You guys are the same type who complain about women being on their phones all the time. Here's someone who isn't, and now she's a liar?

 

Damn. She can't win.

 

we're not assuming. we're stating facts.

 

again, it takes 10 seconds to type a text. you are the one assuming.

 

no one is so busy that their day cannot spare 10 seconds.

 

you want to assume to defend her and are giving us a straw man to do it.

Posted (edited)

no one is so busy that their day cannot spare 10 seconds.

 

you want to assume to defend her and are giving us a straw man to do it.

 

Drop the strawman talk.. it is very weak and makes your points about "Facts" weaker..

 

Imajerk has got a good feel for something that could be happening and if he is right then a person giving a reply to a text a higher priority over being with their sick Dad doesn't make sense and the "Facts" then would be that they wouldn't reply..

 

I'm assuming since you are posting facts that you have experience in replying to text messages while taking care of a parent that has a health issue all the while traveling on the weekend to take care of them ?

 

By the way.. they aren't "Dating".. they met up and had a good evening together..

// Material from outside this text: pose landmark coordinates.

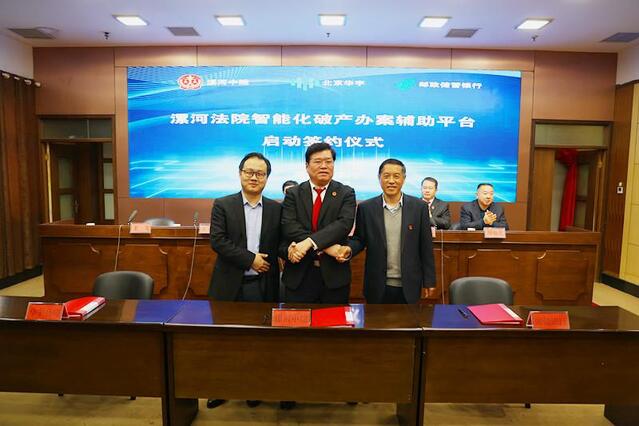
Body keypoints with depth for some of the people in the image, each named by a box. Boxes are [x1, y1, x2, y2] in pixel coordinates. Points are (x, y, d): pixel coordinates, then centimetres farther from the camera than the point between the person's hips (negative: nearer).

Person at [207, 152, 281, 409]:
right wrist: (250, 259, -15)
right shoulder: (223, 205, -1)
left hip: (263, 286, 1)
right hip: (230, 285, -1)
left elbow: (280, 244, 5)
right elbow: (217, 241, -11)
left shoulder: (276, 209, 5)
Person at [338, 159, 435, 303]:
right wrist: (349, 249, -17)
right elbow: (359, 239, 4)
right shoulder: (366, 208, -2)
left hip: (408, 286, 0)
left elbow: (426, 246, 1)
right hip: (378, 286, 0)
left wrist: (429, 280, 2)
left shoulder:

There isn't a relationship yet between them yet..

 

 

But I'm not sure how much she is feeling it beyond "being friends". See the above bolded. If she were, she'd probably be more proactive about making time to hang out again, instead of waiting to "catch up sometime when things settle down".

 

It could be a friendzone type of thing happening too.. but then she did get back with him and straighten out why she didn't reply.

Edited by Art_Critic
Posted

it doesn't matter whether there's a relationship or not. we're talking common courtesy. doesn't matter whether it's a man, woman, friend, co-worker, whatever.

 

give me someone's name who is "too busy" to send a text and i'll show you where she posted sh*t on facebook/twitter throughout the day that she was "too busy", guaranteed.

Posted

It's all about priorities.

 

If you aren't that important to a woman, she won't be checking her phone looking for your text or VM. And even if she did see a text you sent her she may be doing other things that are more important to her and just not reply.

 

It also seems that some women are not good at multi-tasking so they tell themselves that they will get back to your message when they have time, not really thinking that it takes two seconds to send a message that they are busy. And if they did decide to address your message at a later time, they may forget to do so.

 

It's all getting back to how important you are to them.

 

One thing I figured out, is that if a girl isn't doing much when you send her a message she has a higher chance of reading it and replying. So I tend to send messages later on at night when there is a smaller chance that she's busy. That way she won't 'forget' to reply.

Posted
we're not assuming. we're stating facts.

 

again, it takes 10 seconds to type a text. you are the one assuming.

 

no one is so busy that their day cannot spare 10 seconds.

 

you want to assume to defend her and are giving us a straw man to do it.

 

It is not a fact that she was blowing him off or that she even saw his texts when he sent them. You are not in her head, and you have no logical basis to claim something as a fact (such as her intentions in the matter, or that she saw the texts in a so-called timely manner) that is only your opinion.

 

By contrast, it IS a fact that she texted him three times in quick succession to apologize and explain.

 

Thus, you do not properly understand the definition of a fact. I have noticed that you enjoy stating things as facts that are only your personally, strongly held viewpoints. You might want to rethink that, because it weakens your arguments.

 

You are, of course, free to live your life however you want, but why infect other people with your misery? Does misery truly love company that much?